Items from a dataset
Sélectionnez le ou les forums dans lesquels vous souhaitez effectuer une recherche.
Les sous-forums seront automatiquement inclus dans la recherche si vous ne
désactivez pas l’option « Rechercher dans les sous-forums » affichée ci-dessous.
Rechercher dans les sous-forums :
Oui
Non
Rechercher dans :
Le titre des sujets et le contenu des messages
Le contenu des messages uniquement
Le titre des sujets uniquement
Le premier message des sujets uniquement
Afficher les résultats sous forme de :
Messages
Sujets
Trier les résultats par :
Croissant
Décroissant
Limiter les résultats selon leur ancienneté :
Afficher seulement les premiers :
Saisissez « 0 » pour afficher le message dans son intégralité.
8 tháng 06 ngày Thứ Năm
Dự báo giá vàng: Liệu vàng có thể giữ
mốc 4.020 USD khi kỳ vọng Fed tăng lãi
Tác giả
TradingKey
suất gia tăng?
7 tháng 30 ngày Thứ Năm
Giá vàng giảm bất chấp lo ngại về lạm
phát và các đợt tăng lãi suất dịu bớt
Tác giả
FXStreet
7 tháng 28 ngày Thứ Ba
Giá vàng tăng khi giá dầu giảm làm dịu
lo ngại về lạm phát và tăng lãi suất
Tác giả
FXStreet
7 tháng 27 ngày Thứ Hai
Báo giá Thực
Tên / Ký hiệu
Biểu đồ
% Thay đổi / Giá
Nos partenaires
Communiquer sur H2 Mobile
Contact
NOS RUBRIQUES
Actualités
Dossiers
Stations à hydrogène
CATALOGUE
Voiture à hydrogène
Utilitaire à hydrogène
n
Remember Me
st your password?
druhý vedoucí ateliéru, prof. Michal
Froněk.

## [Task to complete]
Copy each entry above exactly, character for character.

## [Solution to this problem]
Sélectionnez le ou les forums dans lesquels vous souhaitez effectuer une recherche.
Les sous-forums seront automatiquement inclus dans la recherche si vous ne
désactivez pas l’option « Rechercher dans les sous-forums » affichée ci-dessous.
Rechercher dans les sous-forums :
Oui
Non
Rechercher dans :
Le titre des sujets et le contenu des messages
Le contenu des messages uniquement
Le titre des sujets uniquement
Le premier message des sujets uniquement
Afficher les résultats sous forme de :
Messages
Sujets
Trier les résultats par :
Croissant
Décroissant
Limiter les résultats selon leur ancienneté :
Afficher seulement les premiers :
Saisissez « 0 » pour afficher le message dans son intégralité.
8 tháng 06 ngày Thứ Năm
Dự báo giá vàng: Liệu vàng có thể giữ
mốc 4.020 USD khi kỳ vọng Fed tăng lãi
Tác giả
TradingKey
suất gia tăng?
7 tháng 30 ngày Thứ Năm
Giá vàng giảm bất chấp lo ngại về lạm
phát và các đợt tăng lãi suất dịu bớt
Tác giả
FXStreet
7 tháng 28 ngày Thứ Ba
Giá vàng tăng khi giá dầu giảm làm dịu
lo ngại về lạm phát và tăng lãi suất
Tác giả
FXStreet
7 tháng 27 ngày Thứ Hai
Báo giá Thực
Tên / Ký hiệu
Biểu đồ
% Thay đổi / Giá
Nos partenaires
Communiquer sur H2 Mobile
Contact
NOS RUBRIQUES
Actualités
Dossiers
Stations à hydrogène
CATALOGUE
Voiture à hydrogène
Utilitaire à hydrogène
n
Remember Me
st your password?
druhý vedoucí ateliéru, prof. Michal
Froněk.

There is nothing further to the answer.